I am now reminded of many tangents: my brief membership in the Bob Saget fan club; "technically, the last minute would have been 8:59am Monday morning"; Ameri-Toast, formerly Insta-Toast, slices of bread you buy with a disposable red-white-and-blue instant toaster oven attached; "Scratch"; what I learned about marriage from Mad About You; and my conversation with Peter Watts (who looks like Bill Nye the Science Guy and acts like Aaditya Rangan) at WorldCon. Sticky tendrils all, but I should go pack.
(Argh, timestamp is all weird, shouldn't take the time to fix. It's 9:23am.)
# 07 Oct 2010, 10:52PM: When Did My Mom's Hair Turn More White Than Black?:
Mom (in Kannada): Will you grate the rest of these beetroots for me? My arm hurts.
Me: Sure! [starts in on the beets] These are staining my hands red, huh. Hey! This is Columbo and you're framing me!
By the way, you can eat raw beet (or "beetroot" as the Commonwealth countries call it), but it's not nearly as tasty as roasted. I'm guessing the beet juice at juice bars is from raw beets, and that it's the added celery, spinach, carrot, &c. that makes it so yummy.
I'm in Washington, DC, returning next week. I'm most of the way through Charles Stross's The Family Trade, the first in his Merchant Princes series. Eh. I enjoyed his postmortem but the book feels a bit mechanical, the prose and psychological detail nothing to write home about after reading Pat Barker. Still a page-turner, though.

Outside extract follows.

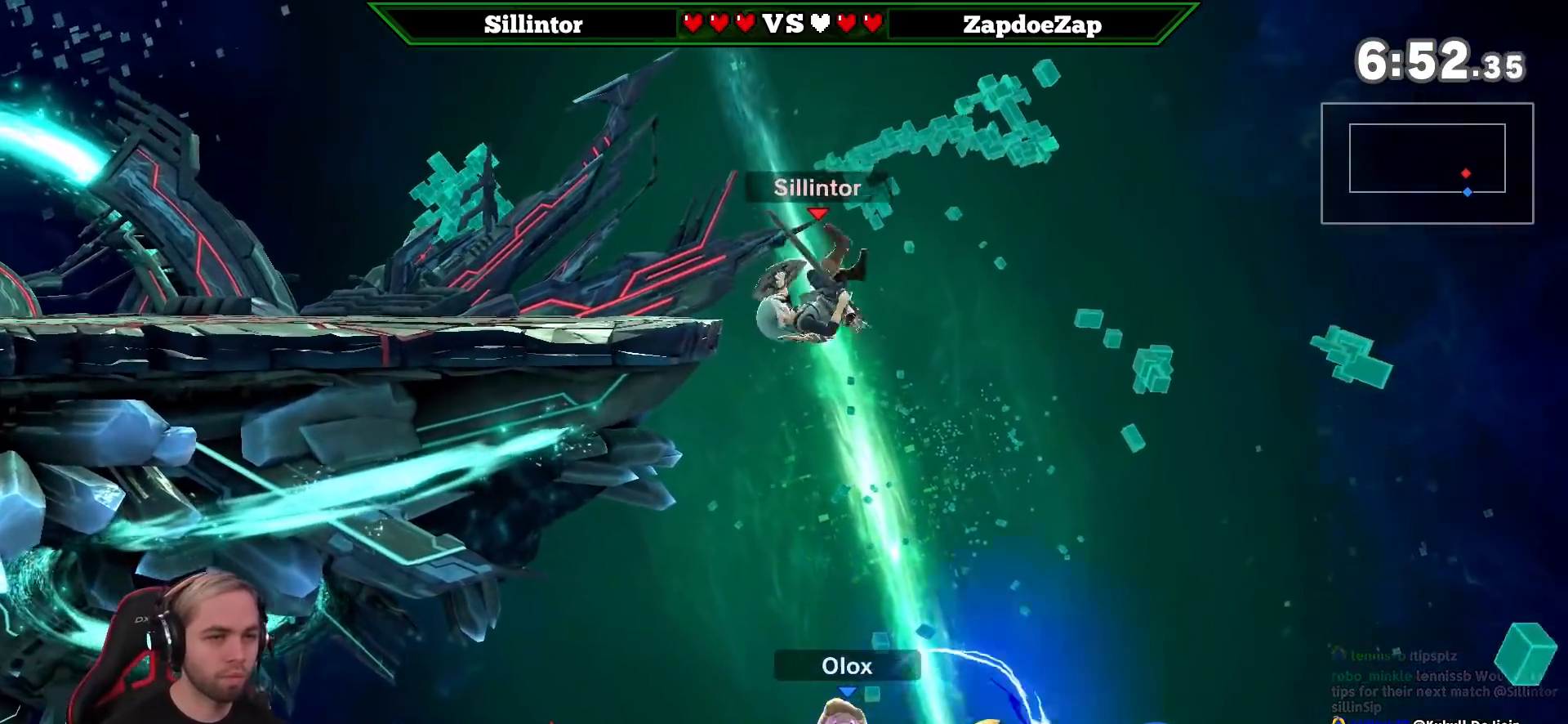
{"buttons": [], "left_stick": "left", "right_stick": "center", "events": [[83, "left_stick", "down-left"], [117, "A", "up"], [117, "Y", "up"], [200, "left_stick", "left"]]}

Tonight I continued printing and addressing Nandini's wedding invitations for Mom's friends. Oh, time to read more Divakaruni to Mom! More later.
# 09 Oct 2010, 08:54AM: Private Lives:
Martin and I saw our pal John Stange in Private Lives last night in Silver Spring, Maryland. I don't think I've ever seen any Noel Coward before. Funny and hot; recommended. Closes tomorrow so go see it if you plausibly/feasibly (flausibly?) can.
We hung out afterwards at what John described as a dive, but the lights were too bright and there were children at the next table. Are my "dive" criteria off? Turns out that all three of us have got to management positions in the workplace. Huh.
# (1) 12 Oct 2010, 08:06AM: Draw A Tasteful Curtain:
The other day my mother got on a plane to go to India. Last night, in my apartment with my husband and no one else, I fulfilled part of my dream by drinking wine while eating a salad while we watched Psych.
I leave again, of course, in less than two weeks' time. Since July, I haven't spent more than two weeks at a time in my own apartment. This is one reason why one of our living room windows currently has a torn sheet as a curtain placeholder. My mother and sister decided to give us the gift of drapes -- the gift that keeps on draping -- so on Sunday a few of us went to a big-box store (ugh, not my choice, but I pick my battles).
[Why do I get so grumpy about buying home-ish things like curtains and a nightstand and extra bedsheets? I have no expertise in the process or products (I wasn't involved in these decisions or processes growing up), so the stores and packages seem full of lies and superficial distinctions and chances to get it wrong. One has to choose for both function and form, and I am uncomfortable trying to be aesthetic. And I have a general allergy to homemaking and I'm not quite sure where it comes from (lack of expertise/psychological infrastructure, fear of doing it wrong, laziness, leftover knee-jerk function-over-form reflex, suspicion of companies and cultural forces trying to get me to buy things), just that I want to get rid of it.]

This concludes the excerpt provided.